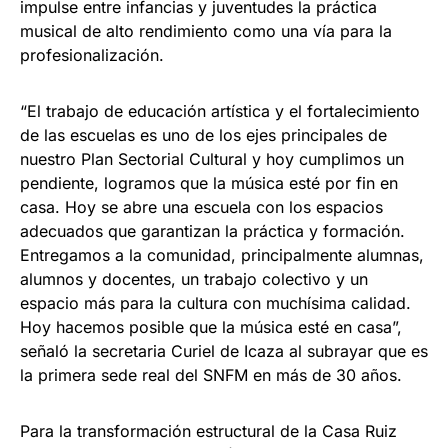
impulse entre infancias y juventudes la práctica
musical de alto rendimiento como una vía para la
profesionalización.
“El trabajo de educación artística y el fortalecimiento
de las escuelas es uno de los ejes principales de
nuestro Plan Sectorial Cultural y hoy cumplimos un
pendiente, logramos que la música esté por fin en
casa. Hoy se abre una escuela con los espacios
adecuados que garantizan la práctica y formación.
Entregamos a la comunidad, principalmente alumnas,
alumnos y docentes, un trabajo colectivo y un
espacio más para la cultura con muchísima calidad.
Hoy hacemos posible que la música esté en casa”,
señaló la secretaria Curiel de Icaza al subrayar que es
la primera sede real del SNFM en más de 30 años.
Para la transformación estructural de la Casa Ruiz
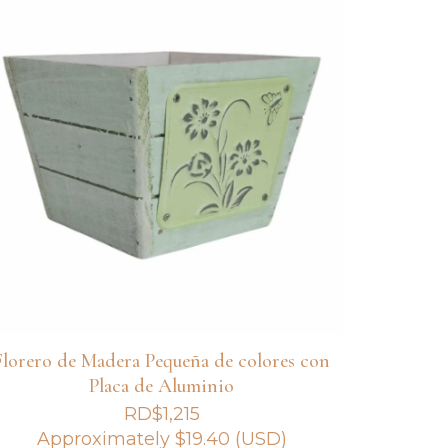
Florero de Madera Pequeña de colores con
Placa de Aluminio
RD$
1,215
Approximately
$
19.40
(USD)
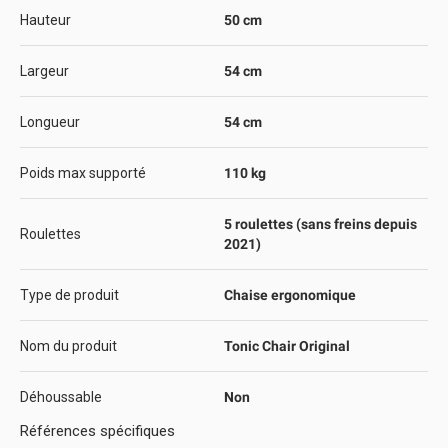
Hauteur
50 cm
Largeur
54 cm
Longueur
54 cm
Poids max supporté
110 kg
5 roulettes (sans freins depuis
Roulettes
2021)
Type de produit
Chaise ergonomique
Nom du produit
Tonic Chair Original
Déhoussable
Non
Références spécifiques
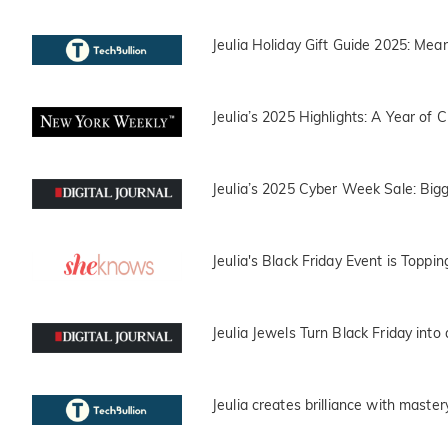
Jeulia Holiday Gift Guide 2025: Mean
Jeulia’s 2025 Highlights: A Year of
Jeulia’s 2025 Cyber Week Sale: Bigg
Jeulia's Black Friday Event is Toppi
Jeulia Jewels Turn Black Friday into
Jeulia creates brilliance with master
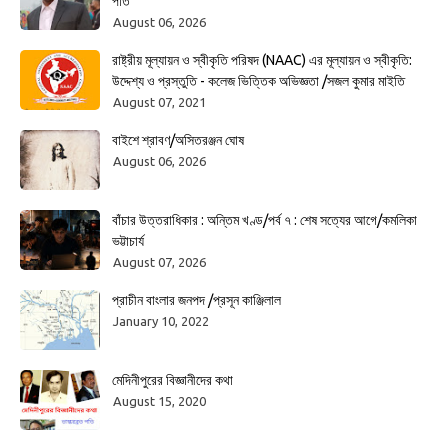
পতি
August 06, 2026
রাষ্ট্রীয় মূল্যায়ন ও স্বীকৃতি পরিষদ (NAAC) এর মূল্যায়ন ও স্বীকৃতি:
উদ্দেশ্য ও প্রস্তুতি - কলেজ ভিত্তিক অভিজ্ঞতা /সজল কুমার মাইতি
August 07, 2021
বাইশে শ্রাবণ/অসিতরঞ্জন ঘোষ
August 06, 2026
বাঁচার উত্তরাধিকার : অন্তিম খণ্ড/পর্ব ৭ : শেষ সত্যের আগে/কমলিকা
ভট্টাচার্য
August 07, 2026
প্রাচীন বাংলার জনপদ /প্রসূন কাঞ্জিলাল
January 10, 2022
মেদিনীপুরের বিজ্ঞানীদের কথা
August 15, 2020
==================================================
### BRIEF
Transcribe the text of all the records above line for line, keeping every word and number unchanged, and leave the pictures out of your answer.

### COMPLETED TASK
impulse entre infancias y juventudes la práctica
musical de alto rendimiento como una vía para la
profesionalización.
“El trabajo de educación artística y el fortalecimiento
de las escuelas es uno de los ejes principales de
nuestro Plan Sectorial Cultural y hoy cumplimos un
pendiente, logramos que la música esté por fin en
casa. Hoy se abre una escuela con los espacios
adecuados que garantizan la práctica y formación.
Entregamos a la comunidad, principalmente alumnas,
alumnos y docentes, un trabajo colectivo y un
espacio más para la cultura con muchísima calidad.
Hoy hacemos posible que la música esté en casa”,
señaló la secretaria Curiel de Icaza al subrayar que es
la primera sede real del SNFM en más de 30 años.
Para la transformación estructural de la Casa Ruiz
Florero de Madera Pequeña de colores con
Placa de Aluminio
RD$
1,215
Approximately
$
19.40
(USD)
Hauteur
50 cm
Largeur
54 cm
Longueur
54 cm
Poids max supporté
110 kg
5 roulettes (sans freins depuis
Roulettes
2021)
Type de produit
Chaise ergonomique
Nom du produit
Tonic Chair Original
Déhoussable
Non
Références spécifiques
Jeulia Holiday Gift Guide 2025: Mean
Jeulia’s 2025 Highlights: A Year of
Jeulia’s 2025 Cyber Week Sale: Bigg
Jeulia's Black Friday Event is Toppi
Jeulia Jewels Turn Black Friday into
Jeulia creates brilliance with master
পতি
August 06, 2026
রাষ্ট্রীয় মূল্যায়ন ও স্বীকৃতি পরিষদ (NAAC) এর মূল্যায়ন ও স্বীকৃতি:
উদ্দেশ্য ও প্রস্তুতি - কলেজ ভিত্তিক অভিজ্ঞতা /সজল কুমার মাইতি
August 07, 2021
বাইশে শ্রাবণ/অসিতরঞ্জন ঘোষ
August 06, 2026
বাঁচার উত্তরাধিকার : অন্তিম খণ্ড/পর্ব ৭ : শেষ সত্যের আগে/কমলিকা
ভট্টাচার্য
August 07, 2026
প্রাচীন বাংলার জনপদ /প্রসূন কাঞ্জিলাল
January 10, 2022
মেদিনীপুরের বিজ্ঞানীদের কথা
August 15, 2020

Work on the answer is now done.